Really, really dumb question (really)

         

wheel

6:46 pm on Jul 2, 2004 (gmt 0)

WebmasterWorld Senior Member 10+ Year Member



I'll be darned if I can find this by searching here, on Google, or on the Google help system.

I'm trying to populate the title of an ad with the actual entered search phrase.

Do I use:
{keyword:alt text}
or
{keywords:alt text}

(a search on the word 'keywords' brings up about a billion listings :), and the colon didn't help).

[edited by: wheel at 6:51 pm (utc) on July 2, 2004]

wheel

6:49 pm on Jul 2, 2004 (gmt 0)

WebmasterWorld Senior Member 10+ Year Member



Oh, and to make this thread slightly less embarassing for me, here's what I'm trying to do. I want to kick back a hypenated/misspelled keyword in the title. I don't believe Google will allow me to use a misspelling directly but it seems this technique should get it for me. So a search on red-widgets should give me a title of 'red-widgets', whereas Google would require me to have 'red widgets' without the hyphen.

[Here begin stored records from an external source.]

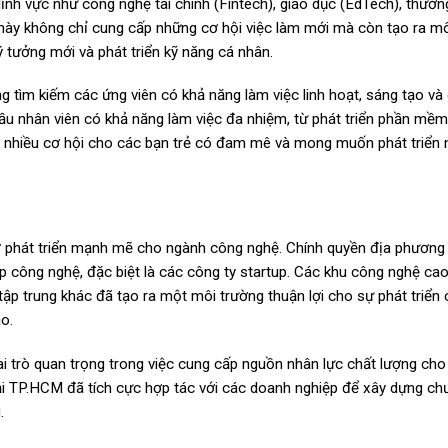
lĩnh vực như công nghệ tài chính (Fintech), giáo dục (EdTech), thươn
 này không chỉ cung cấp những cơ hội việc làm mới mà còn tạo ra m
ý tưởng mới và phát triển kỹ năng cá nhân.
ng tìm kiếm các ứng viên có khả năng làm việc linh hoạt, sáng tạo và
cầu nhân viên có khả năng làm việc đa nhiệm, từ phát triển phần mềm
rất nhiều cơ hội cho các bạn trẻ có đam mê và mong muốn phát triển
ợ phát triển mạnh mẽ cho ngành công nghệ. Chính quyền địa phương
ệp công nghệ, đặc biệt là các công ty startup. Các khu công nghệ ca
 trung khác đã tạo ra một môi trường thuận lợi cho sự phát triển 
o.
i trò quan trọng trong việc cung cấp nguồn nhân lực chất lượng ch
ại TP.HCM đã tích cực hợp tác với các doanh nghiệp để xây dựng ch
.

Unless I'm mistaken, I could use this to get 'red wiggets' in the title as well.

Outrider

6:59 pm on Jul 2, 2004 (gmt 0)

10+ Year Member



What you want is {KeyWord:Red Widgets}
Red Widgets is what the title will default to if search term is too long for title and formatting KeyWord allows for standard title caps.

PhraSEOlogy

7:07 pm on Jul 2, 2004 (gmt 0)

10+ Year Member



I think the "keyword" portion is substituted by google for the search keyword entered. It has no relevance to the search for keyword.

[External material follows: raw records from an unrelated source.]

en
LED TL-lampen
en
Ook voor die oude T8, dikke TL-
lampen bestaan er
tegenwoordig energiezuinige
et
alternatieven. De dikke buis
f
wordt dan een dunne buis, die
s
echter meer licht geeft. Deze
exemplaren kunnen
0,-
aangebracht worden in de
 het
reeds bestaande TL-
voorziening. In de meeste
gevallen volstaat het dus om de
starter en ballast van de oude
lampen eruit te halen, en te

So I belive {keyword:red widget} is correct.

skibum

8:09 pm on Jul 2, 2004 (gmt 0)

WebmasterWorld Senior Member 10+ Year Member



While you can get mis-spellings in the titles this way for at least a period of time, it is not looked upon favorably by Google ad they will pull them down eventually.

wheel

8:16 pm on Jul 2, 2004 (gmt 0)

WebmasterWorld Senior Member 10+ Year Member



Oh.

Seemed like a good idea at the time/famous last words :).

eWhisper

10:37 pm on Jul 2, 2004 (gmt 0)

WebmasterWorld Senior Member 10+ Year Member



[webmasterworld.com...] post 10 has the answer and formats.